━━━━━ EXTRACT

Main Content

Audio Transfer Learning Using Experiment Manager

This example shows how to configure an experiment that compares the performance of multiple pretrained networks when applied to a speech command recognition task using transfer learning. It highlights Experiment Manager (Deep Learning Toolbox)'s capability to tune hyperparameters and easily compare results between the different pretrained networks using both built-in and user-defined metrics.

Audio Toolbox™ provides a variety of pretrained networks for audio processing, and each consists of a different architecture that requires different data pre-processing. These differences result in tradeoffs between the accuracy, speed, and size of the various networks. Experiment Manager organizes the results of training experiments to highlight the strengths and weaknesses of each individual network so you can select the network that best fits your constraints.

The example compares the performance of the YAMNet and VGGish pretrained networks, as well as a custom-designed network that is trained from scratch. See Deep Network Designer (Deep Learning Toolbox) to explore other pretrained network options supported by Audio Toolbox™.

In this example you will download the Google Speech Commands Dataset [1] and the pretrained networks and store them in your temp directory if they are not already present. The dataset takes up 1.96 GB of disk space and the networks in total take up 470 MB.

Open Experiment Manager

Load the example by clicking the Open Example button. This opens the project in Experiment Manager in your MATLAB editor.

Built-in training experiments consist of a description, a table of hyperparameters, a setup function, and a collection of metric functions to evaluate the results of the experiment. For more information, see Configure Built-In Training Experiment (Deep Learning Toolbox).

The Description field contains a textual description of the experiment.

The Hyperparameters section specifies the strategy (Exhaustive Sweep) and hyperparameter values to use for the experiment. When you run the experiment, Experiment Manager trains the network using every combination of hyperparameter values specified in the hyperparameter table. This example demonstrates how to test the different network types. Define one hyperparameter, Network, to represent the network names stored as strings.

The Setup Function field contains the name of the main function that configures the training data, network architecture, and training options for the experiment. The input to the setup function is a structure with fields from the hyperparameter table. The setup function returns the training data, network architecture, and training parameters as outputs. This has already been implemented for you.

━━━━━━━━━━

**PROMPT 1**
Repeat the audio transfer learning text from "Open Experiment Manager" up to and including "description of the experiment.", swapping out "Experiment Manager" and putting "the Experiment Manager app" in its place.
**PROMPT 2**
Say whether each statement agrees with the audio transfer learning text, answering yes or no and quoting the words that decide it: (a) the Google Speech Commands Dataset takes up 1.96 GB of disk space; (b) the example compares only pretrained networks; (c) the Hyperparameters section uses a random sampling strategy.
**PROMPT 3**
Continue the audio transfer learning text from its last sentence.
You will not need the data.

━━━━━ DATA FOR ANALYSIS

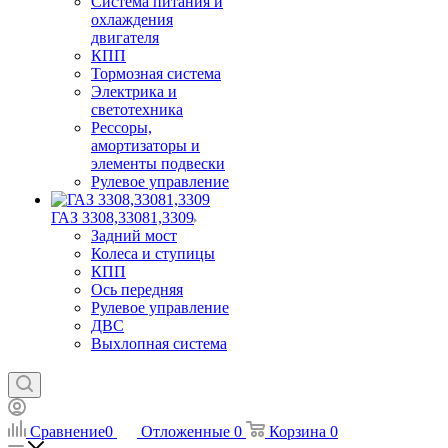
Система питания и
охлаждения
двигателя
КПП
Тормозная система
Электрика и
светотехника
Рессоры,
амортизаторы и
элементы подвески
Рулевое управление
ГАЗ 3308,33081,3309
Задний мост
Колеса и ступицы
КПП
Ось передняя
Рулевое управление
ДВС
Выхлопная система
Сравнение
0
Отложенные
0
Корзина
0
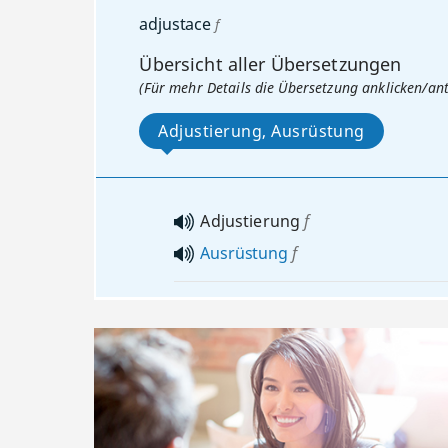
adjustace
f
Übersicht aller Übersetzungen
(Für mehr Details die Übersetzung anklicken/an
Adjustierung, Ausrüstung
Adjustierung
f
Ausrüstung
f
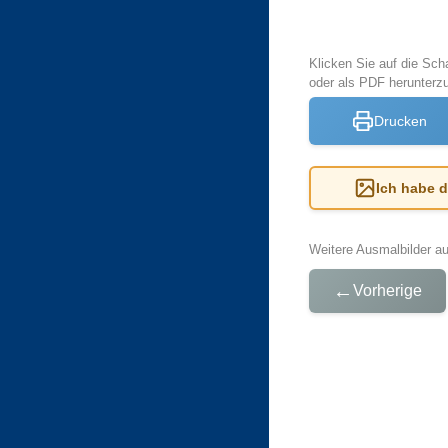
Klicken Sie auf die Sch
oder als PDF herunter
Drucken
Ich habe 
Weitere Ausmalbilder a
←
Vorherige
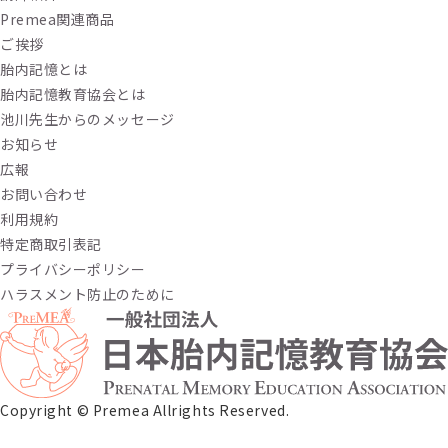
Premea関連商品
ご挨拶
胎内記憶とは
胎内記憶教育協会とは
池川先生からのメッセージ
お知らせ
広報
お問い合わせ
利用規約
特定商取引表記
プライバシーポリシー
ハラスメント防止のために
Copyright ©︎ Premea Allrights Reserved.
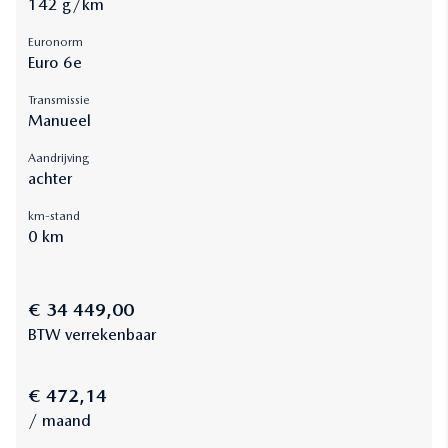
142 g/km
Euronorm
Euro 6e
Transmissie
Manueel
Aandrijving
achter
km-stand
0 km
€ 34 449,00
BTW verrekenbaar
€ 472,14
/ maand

━━━━━━━━━━
━━━━━ DATA FOR ANALYSIS

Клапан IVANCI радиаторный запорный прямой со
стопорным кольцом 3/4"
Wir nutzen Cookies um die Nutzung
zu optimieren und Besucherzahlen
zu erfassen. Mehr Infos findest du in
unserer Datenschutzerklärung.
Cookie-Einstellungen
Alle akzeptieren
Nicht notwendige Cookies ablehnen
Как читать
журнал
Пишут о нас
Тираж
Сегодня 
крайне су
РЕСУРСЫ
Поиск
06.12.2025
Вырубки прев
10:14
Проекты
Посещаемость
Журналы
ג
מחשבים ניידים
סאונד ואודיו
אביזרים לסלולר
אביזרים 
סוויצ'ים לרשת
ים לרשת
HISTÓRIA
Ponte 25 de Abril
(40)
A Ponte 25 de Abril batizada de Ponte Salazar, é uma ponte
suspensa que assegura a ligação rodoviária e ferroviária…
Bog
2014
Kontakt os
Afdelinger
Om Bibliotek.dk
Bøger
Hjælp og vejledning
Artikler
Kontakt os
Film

━━━━━━━━━━
━━━━━ DATA FOR ANALYSIS

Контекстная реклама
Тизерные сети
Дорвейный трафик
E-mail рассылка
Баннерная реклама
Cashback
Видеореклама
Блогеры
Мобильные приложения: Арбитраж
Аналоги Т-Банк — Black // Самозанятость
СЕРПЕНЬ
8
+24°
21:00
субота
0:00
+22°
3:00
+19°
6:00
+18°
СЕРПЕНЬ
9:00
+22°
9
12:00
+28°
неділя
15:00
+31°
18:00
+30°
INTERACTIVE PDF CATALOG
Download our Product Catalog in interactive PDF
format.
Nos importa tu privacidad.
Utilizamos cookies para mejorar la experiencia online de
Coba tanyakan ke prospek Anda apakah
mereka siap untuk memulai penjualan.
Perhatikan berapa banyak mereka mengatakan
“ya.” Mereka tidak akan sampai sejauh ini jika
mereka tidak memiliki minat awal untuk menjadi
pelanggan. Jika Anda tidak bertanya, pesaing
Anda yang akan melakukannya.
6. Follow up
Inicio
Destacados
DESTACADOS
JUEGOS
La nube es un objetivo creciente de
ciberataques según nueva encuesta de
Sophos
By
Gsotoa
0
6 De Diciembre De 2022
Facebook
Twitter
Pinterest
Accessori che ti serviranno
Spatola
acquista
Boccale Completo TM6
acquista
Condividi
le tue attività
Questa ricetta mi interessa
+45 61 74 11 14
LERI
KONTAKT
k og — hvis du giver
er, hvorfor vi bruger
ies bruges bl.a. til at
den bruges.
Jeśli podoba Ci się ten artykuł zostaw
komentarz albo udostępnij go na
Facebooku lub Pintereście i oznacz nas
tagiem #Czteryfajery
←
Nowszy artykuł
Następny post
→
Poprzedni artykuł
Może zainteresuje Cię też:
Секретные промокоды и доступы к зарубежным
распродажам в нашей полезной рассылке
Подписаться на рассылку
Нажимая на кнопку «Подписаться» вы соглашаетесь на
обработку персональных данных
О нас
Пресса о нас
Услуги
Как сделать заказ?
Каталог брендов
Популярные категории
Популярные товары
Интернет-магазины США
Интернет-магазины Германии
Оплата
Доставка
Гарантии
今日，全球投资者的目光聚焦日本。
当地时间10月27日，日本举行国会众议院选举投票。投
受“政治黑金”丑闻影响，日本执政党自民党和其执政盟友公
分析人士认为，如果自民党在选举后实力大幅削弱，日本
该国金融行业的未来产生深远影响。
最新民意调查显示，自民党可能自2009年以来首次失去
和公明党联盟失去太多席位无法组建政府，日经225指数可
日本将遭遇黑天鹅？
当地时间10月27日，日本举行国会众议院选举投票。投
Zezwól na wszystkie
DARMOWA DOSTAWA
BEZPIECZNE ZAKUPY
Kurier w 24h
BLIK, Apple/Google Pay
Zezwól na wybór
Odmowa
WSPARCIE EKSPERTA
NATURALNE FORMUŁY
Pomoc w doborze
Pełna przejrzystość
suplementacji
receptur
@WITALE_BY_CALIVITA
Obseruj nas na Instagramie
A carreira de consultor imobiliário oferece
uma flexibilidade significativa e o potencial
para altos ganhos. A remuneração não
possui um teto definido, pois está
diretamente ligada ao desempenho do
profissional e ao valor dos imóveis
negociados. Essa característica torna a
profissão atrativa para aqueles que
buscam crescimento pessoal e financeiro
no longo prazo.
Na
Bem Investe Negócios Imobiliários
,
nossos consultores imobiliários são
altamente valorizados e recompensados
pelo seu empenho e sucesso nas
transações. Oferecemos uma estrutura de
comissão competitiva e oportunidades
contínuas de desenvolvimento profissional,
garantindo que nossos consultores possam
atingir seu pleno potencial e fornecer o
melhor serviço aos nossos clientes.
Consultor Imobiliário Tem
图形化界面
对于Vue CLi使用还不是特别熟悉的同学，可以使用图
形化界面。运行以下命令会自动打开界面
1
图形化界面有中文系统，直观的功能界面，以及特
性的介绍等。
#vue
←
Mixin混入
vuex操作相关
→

━━━━━━━━━━

**RESPONSE AREA 1**
Open the Experiment Manager app

Load the example by clicking the Open Example button. This opens the project in the Experiment Manager app in your MATLAB editor.

Built-in training experiments consist of a description, a table of hyperparameters, a setup function, and a collection of metric functions to evaluate the results of the experiment. For more information, see Configure Built-In Training Experiment (Deep Learning Toolbox).

The Description field contains a textual description of the experiment.

**RESPONSE AREA 2**
(a) Yes: "The dataset takes up 1.96 GB of disk space"
(b) No: "as well as a custom-designed network that is trained from scratch"
(c) No: "specifies the strategy (Exhaustive Sweep)"

**RESPONSE AREA 3**
The Metrics list enables you to define your own custom metrics to compare across different trials of the training experiment. A couple of example custom metric functions are defined for you later in this example. Experiment Manager runs each of the listed metrics against the networks trained in each trial. The metrics defined for you in this example are listed here. Any additional custom metric you intend to use must be listed in this section.

Define Setup Function

In this example, the Setup Function downloads the dataset, selects the desired network, performs the requisite data pre-processing, and sets the network training options. The input to this function is a structure with fields for each of the hyperparameters defined in the Experiment Manager interface. In the Setup Function for this example the input variable is named params and the output variables are named trainingData, layers, and options representing the training data, network structure, and training parameters, respectively. The key steps of the Setup Function for this example are explained below. Open the example in MATLAB to see the full definition of compareNetSetup, the name of the Setup Function used in this example.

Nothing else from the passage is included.